Saturday, 8 October 2016

Step by step: smoking room

In my step-by-step tour, that so far has included the reception room, music room, drawing room and dining room and master bedroom,  I have come to the gentlemen's smoking room, which is on the second floor, to the right. The smoking room, that I have also frequently referred to as study has a long history. It started in my very first house in the bookshelf. There is very little left from that study, except the concept and the tile stove. But I started by making a chest of drawers and a writing desk from jenga blocks. Then I made a book case. It survived until quite recently. I added many interesting objects in the study. This is a picture from maybe a month after I began my hobby:

 

At this stage, I used Christmas lights.

When we moved, and when I re-created my house in a cabinet, I didn't put up any walls between the drawing room and the study so it was just one large room


But you recognise the tile stove, the book case at the back, the desk in front of it, and the chest of drawers is by the left wall, obscured by the clothes hanger.

I added, removed and replaced some objects, but the room remained the same until I started Womble Hall. Then I knew that the drawing room and the study would be separated, and although it made sense to have the study next to the dining room, it didn't work, so from the dining room the gentlemen have to go into the corridor and up the (non-existing) stairs to the second floor.

Like dining room, this room has a rear corridor and a pretty valve opening. I didn't make a chimney breast for this room because I was going to use the tile stove. It may be a wrong feature in a Victorian house, but I wouldn't part with this stove. I knew more or less how I wanted to decorate the room, so I tested it early, with low-resolution printed wallpaper. 

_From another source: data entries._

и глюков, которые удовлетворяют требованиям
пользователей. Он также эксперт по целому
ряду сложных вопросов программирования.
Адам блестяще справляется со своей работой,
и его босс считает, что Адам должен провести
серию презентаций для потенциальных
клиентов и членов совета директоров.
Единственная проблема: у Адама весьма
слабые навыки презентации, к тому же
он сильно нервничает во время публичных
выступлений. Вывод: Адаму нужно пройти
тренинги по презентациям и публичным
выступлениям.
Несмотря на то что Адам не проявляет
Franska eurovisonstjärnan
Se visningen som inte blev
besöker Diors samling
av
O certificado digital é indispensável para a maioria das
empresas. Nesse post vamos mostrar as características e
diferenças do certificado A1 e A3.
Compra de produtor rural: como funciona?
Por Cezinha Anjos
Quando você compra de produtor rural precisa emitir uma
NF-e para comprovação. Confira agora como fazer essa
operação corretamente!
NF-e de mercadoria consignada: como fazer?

The partition is simply inserted, the floor is paper, the door leaned to, and so on. I had by that time made the Chippendale desk and cabinet, but the other desk is the same, and in the corridor you can see the old book case.

Before I started assembling and gluing the shell, I painted the back wall of the rear corridor and hung wallpaper on side walls and partition. It needed some clever calculation because I had to finish the corridor before I could put in the partition. This is also when I added a light in the corridor.



But this is also where I made an epic mistake and had to tear everything down and re-build it. Then I made a proper floor to replace the adhesive shelf lining. In this blog post from late April 2015 I say that the room is finished. But of course is wasn't. Nothing is ever finished. Less than a month later I replaced the old faithful book case. Then I added a rocking chair in the rear corridor. Then I made another Chippendale desk, and the old one was reluctantly removed. By the way, the coffee table in front of the sofa is a genuine Carin Backlund. And there is real whisky in the bottle!


Then I started making Adam ceilings, and the smoking room was among the first.



I added curtains. I changed the chandelier. I added some more objects.

Here is what it looks like now:



Maybe looking at the pictures only, you might say that this room has changed least of all. But if you read the blog posts you will see how much work happened between each stage.